The new 2021–35 Core Technology Plan, unveiled on 22 March, will provide direction in the country’s efforts to develop “future high-tech” military equipment and systems, said DAPA.
The plan encompasses the requirement to develop capabilities in 140 core technologies across eight areas of core defense capability.
In the plan, each of the 140 core technology requirements is linked to a series of related sub-technologies. For instance, a core technology requirement for autonomous and AI-based surveillance and reconnaissance includes signal processing technologies, which, in turn, include capabilities related to algorithms, scenario modelling, detection, and digital array systems.
The 2021–35 plan states that it was drawn up following consultation with the Republic of Korea (RoK) Armed Forces, and is in line with joint military strategy documents and defense policies.

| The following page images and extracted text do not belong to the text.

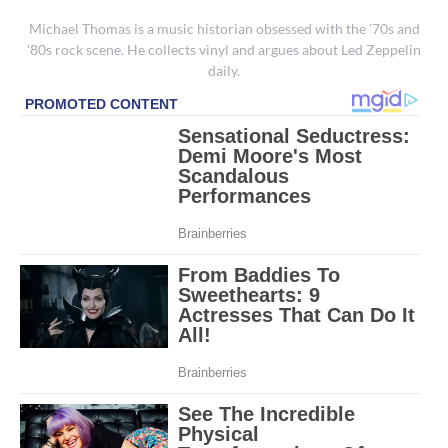
Michael Thomas is a music historian obsessed with the '70s and
'80s rock scene. He collects vinyl and argues about Led Zeppelin
daily.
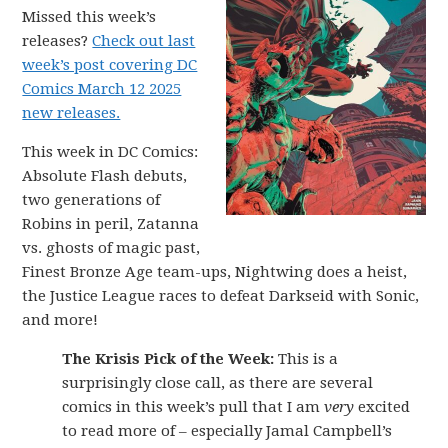
Missed this week’s
releases?
Check out last
week’s post covering DC
Comics March 12 2025
new releases.
This week in DC Comics:
Absolute Flash debuts,
two generations of
Robins in peril, Zatanna
vs. ghosts of magic past,
Finest Bronze Age team-ups, Nightwing does a heist,
the Justice League races to defeat Darkseid with Sonic,
and more!
The Krisis Pick of the Week:
This is a
surprisingly close call, as there are several
comics in this week’s pull that I am
very
excited
to read more of – especially Jamal Campbell’s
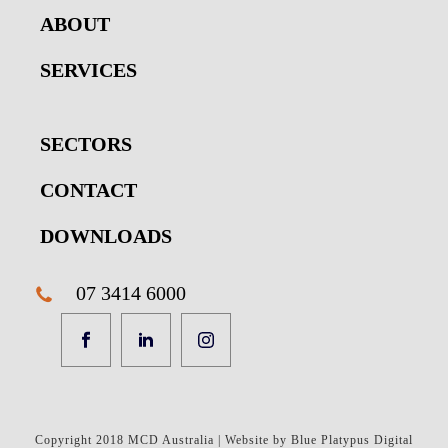
ABOUT
SERVICES
SECTORS
CONTACT
DOWNLOADS
07 3414 6000
Copyright 2018 MCD Australia | Website by Blue Platypus Digital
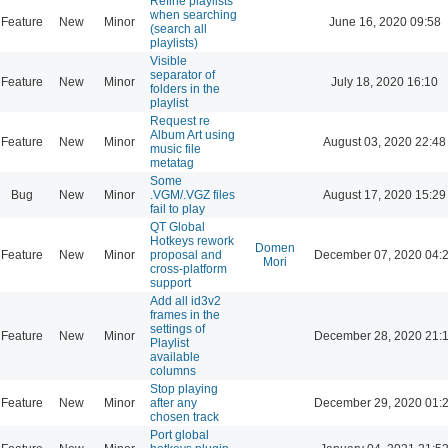
Refine playlists
when searching
Feature
New
Minor
June 16, 2020 09:58
(search all
playlists)
Visible
separator of
Feature
New
Minor
July 18, 2020 16:10
folders in the
playlist
Request re
Album Art using
Feature
New
Minor
August 03, 2020 22:48
music file
metatag
Some
Bug
New
Minor
.VGM/.VGZ files
August 17, 2020 15:29
fail to play
QT Global
Hotkeys rework
Domen
Feature
New
Minor
proposal and
December 07, 2020 04:
Mori
cross-platform
support
Add all id3v2
frames in the
settings of
Feature
New
Minor
December 28, 2020 21:
Playlist
available
columns
Stop playing
Feature
New
Minor
after any
December 29, 2020 01:
chosen track
Port global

The plan outlines an emphasis on supporting the development of technologies through increased defense research and development (R&D) activity by small businesses, independent research institutes, and academia. Civil-military integration is another priority area, it said.
The plan is also geared towards supporting South Korea’s wider efforts to replace imports with locally developed and produced systems and components. South Korea has prioritised this requirement, especially in key military platforms such as Korea Aerospace Industries’ KF-X fighter aircraft or Hyundai Rotem’s K2 main battle tank.